Figures obtained under the Freedom of Information Act show that in 770 fertility cycles, women who traded half their eggs for treatment have failed to give birth while the women they gave their eggs to have had their biological children.
The figures reveal the heartbreak that can result from the egg-share deals, which some doctors claim prey on vulnerable childless women who cannot afford to pay for fertility treatment.
Professor Ian Craft, director of the London Fertility Centre, said: “In 18 years’ time some of these women will still be barren and they could have their biological children, born to other women, knocking on their doors. These women would feel absolutely awful.
“Many of these women could have had babies if they had been able to keep all their eggs. Doctors are preying on infertile women in order to solve a shortage of donor eggs. I believe these women who have been left childless will suffer psychological problems as a result of giving half their eggs away.”

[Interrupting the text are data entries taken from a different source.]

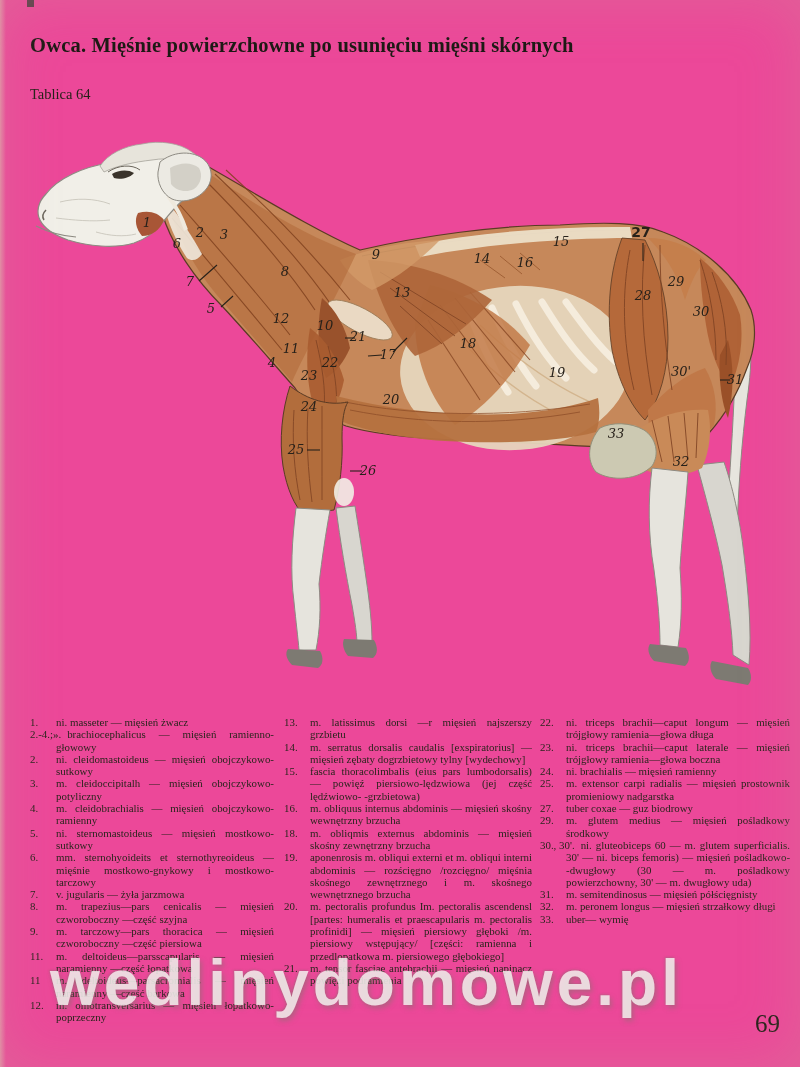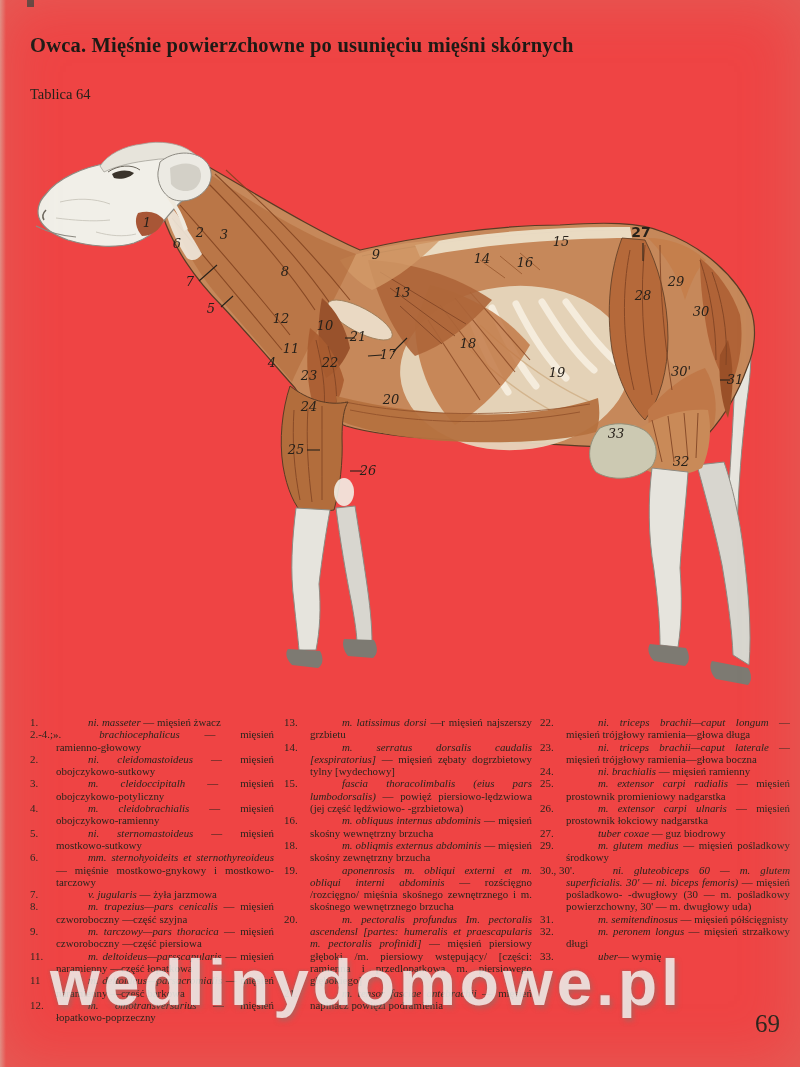--- a/index.html
+++ b/index.html
@@ -1,17 +1,17 @@
 <!DOCTYPE html>
 <html><head>
 <meta charset="utf-8">
 <style>
   html,body{margin:0;padding:0;background:#6b6b6b;}
   #page{position:relative;width:800px;height:1067px;margin:0 auto;
-        background:#ef4444;overflow:hidden;
+        background:#ec4899;overflow:hidden;
         font-family:"Liberation Serif","DejaVu Serif",serif;color:#262119;}
   #page::after{content:"";position:absolute;inset:0;pointer-events:none;
         box-shadow:inset 0 0 60px rgba(190,175,150,.25);}
   .edge-strip{position:absolute;left:0;top:0;width:6px;height:100%;
         background:linear-gradient(90deg,#e2bfb2,rgba(226,191,178,0));opacity:.55;}
   .corner-mark{position:absolute;left:27px;top:0;width:7px;height:7px;background:#3a3835;opacity:.8;}
   .title{position:absolute;left:30px;top:34px;width:720px;
         font-size:20.5px;font-weight:600;letter-spacing:.2px;color:#1c1914;}
   .table-label{position:absolute;left:30px;top:86px;font-size:14.5px;color:#262119;text-align:center;}
   .page-number{position:absolute;right:20px;top:1010px;font-size:25px;color:#262119;}
@@ -25,21 +25,21 @@
   .leader{stroke:#27211a;stroke-width:1.1;}
   
   #legend{position:absolute;left:0;top:716px;width:800px;font-size:10.9px;
         line-height:12.3px;color:#2a251d;}
   .col{position:absolute;top:0;text-align:justify;}
   #col-0{left:30px;width:244px;}
   #col-1{left:284px;width:248px;}
   #col-2{left:540px;width:250px;}
   .legend-item{padding-left:26px;text-indent:-26px;}
   .legend-item .num{display:inline-block;min-width:20px;text-indent:0;margin-right:6px;}
-  .legend-item .lat{font-style:italic;margin-left:32px;}
+  .legend-item .lat{}
 </style>
 </head>
 <body>
 
 <div id="page">
   <div class="edge-strip"></div>
   <div class="corner-mark"></div>
 
   <div class="title">Owca. Mięśnie powierzchowne po usunięciu mięśni skórnych</div>
   <div class="table-label">Tablica 64</div>
@@ -292,21 +292,20 @@
         <div class="legend-item"><span class="num">18.</span><span class="lat">m. obliqmis externus abdominis</span> — <span class="pol">mięsień skośny zewnętrzny brzucha</span></div>
         <div class="legend-item"><span class="num">19.</span><span class="lat">aponenrosis m. obliqui externi et m. obliqui interni abdominis</span> — <span class="pol">rozścięgno /rozcięgno/ mięśnia skośnego zewnętrznego i m. skośnego wewnętrznego brzucha</span></div>
         <div class="legend-item"><span class="num">20.</span><span class="lat">m. pectoralis profundus Im. pectoralis ascendensl [partes: humeralis et praescapularis m. pectoralis profinidi]</span> — <span class="pol">mięsień piersiowy głęboki /m. piersiowy wstępujący/ [części: ramienna i przedlopatkowa m. piersiowego głębokiego]</span></div>
         <div class="legend-item"><span class="num">21.</span><span class="lat">m. tensor fasciae antebrachii</span> — <span class="pol">mięsień napinacz powięzi podramienia</span></div>
       </div>
     <div class="col" id="col-2">
         <div class="legend-item"><span class="num">22.</span><span class="lat">ni. triceps brachii—caput longum</span> — <span class="pol">mięsień trójgłowy ramienia—głowa długa</span></div>
         <div class="legend-item"><span class="num">23.</span><span class="lat">ni. triceps brachii—caput laterale</span> — <span class="pol">mięsień trójgłowy ramienia—głowa boczna</span></div>
         <div class="legend-item"><span class="num">24.</span><span class="lat">ni. brachialis</span> — <span class="pol">mięsień ramienny</span></div>
         <div class="legend-item"><span class="num">25.</span><span class="lat">m. extensor carpi radialis</span> — <span class="pol">mięsień prostownik promieniowy nadgarstka</span></div>
-        <div class="legend-item"><span class="num">26.</span><span class="lat">m. extensor carpi ulnaris</span> — <span class="pol">mięsień prostownik łokciowy nadgarstka</span></div>
         <div class="legend-item"><span class="num">27.</span><span class="lat">tuber coxae</span> — <span class="pol">guz biodrowy</span></div>
         <div class="legend-item"><span class="num">29.</span><span class="lat">m. glutem medius</span> — <span class="pol">mięsień pośladkowy środkowy</span></div>
         <div class="legend-item"><span class="num">30., 30'.</span><span class="lat">ni. gluteobiceps 60 — m. glutem superficialis. 30' — ni. biceps femoris)</span> — <span class="pol">mięsień pośladkowo- -dwugłowy (30 — m. pośladkowy powierzchowny, 30' — m. dwugłowy uda)</span></div>
         <div class="legend-item"><span class="num">31.</span><span class="lat">m. semitendinosus</span> — <span class="pol">mięsień półścięgnisty</span></div>
         <div class="legend-item"><span class="num">32.</span><span class="lat">m. peronem longus</span> — <span class="pol">mięsień strzałkowy długi</span></div>
         <div class="legend-item"><span class="num">33.</span><span class="lat">uber</span>— <span class="pol">wymię</span></div>
       </div>
   </div>
 
   <div class="watermark">wedlinydomowe.pl</div>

In exchange for giving away half their eggs, women pay as little as one-sixth of the cost of an in vitro fertilisation (IVF) cycle. The normal cost of a cycle is £3,000-£3,500. Women who agree to give away half their eggs will be treated for as little as £600, while women who receive donated eggs need to pay up to £6,000 per IVF cycle.
Figures released by the Human Fertilisation and Embryology Authority show that of the 4,140 egg-share cycles that took place between 1999 and 2005, 770 resulted in only the women who received the eggs having babies.
Professor Brian Lieberman, medical director of Manchester Fertility Services, a private fertility clinic, said: “The term ‘egg sharing’ is spin. It should be called ‘egg trading’. The eggs are not being donated; they are being traded for treatment that would not otherwise have been available.”
But many women who share their eggs say they are motivated by helping others as well as qualifying for cut-price treatment. Louise, 34, an administrator from north Manchester, had mixed feelings when she learnt another woman was pregnant after receiving her eggs, although she had still failed to conceive after two IVF cycles.
Louise says that, if she never becomes a mother, she hopes she will still not resent giving half of her eggs away.
“I imagine from time to time I would wonder how they are, what they are doing, whether they have gone to university,” she said. “But there is no emotional attachment. They are just eggs. I am not giving a baby away.”
These figures, released by the Human Fertilisation and Embryology Authority under the Freedom of Information Act, show that hundreds of women who have given away their eggs in exchange for cut price treatment have been left childless while others have given birth to their genetic offspring.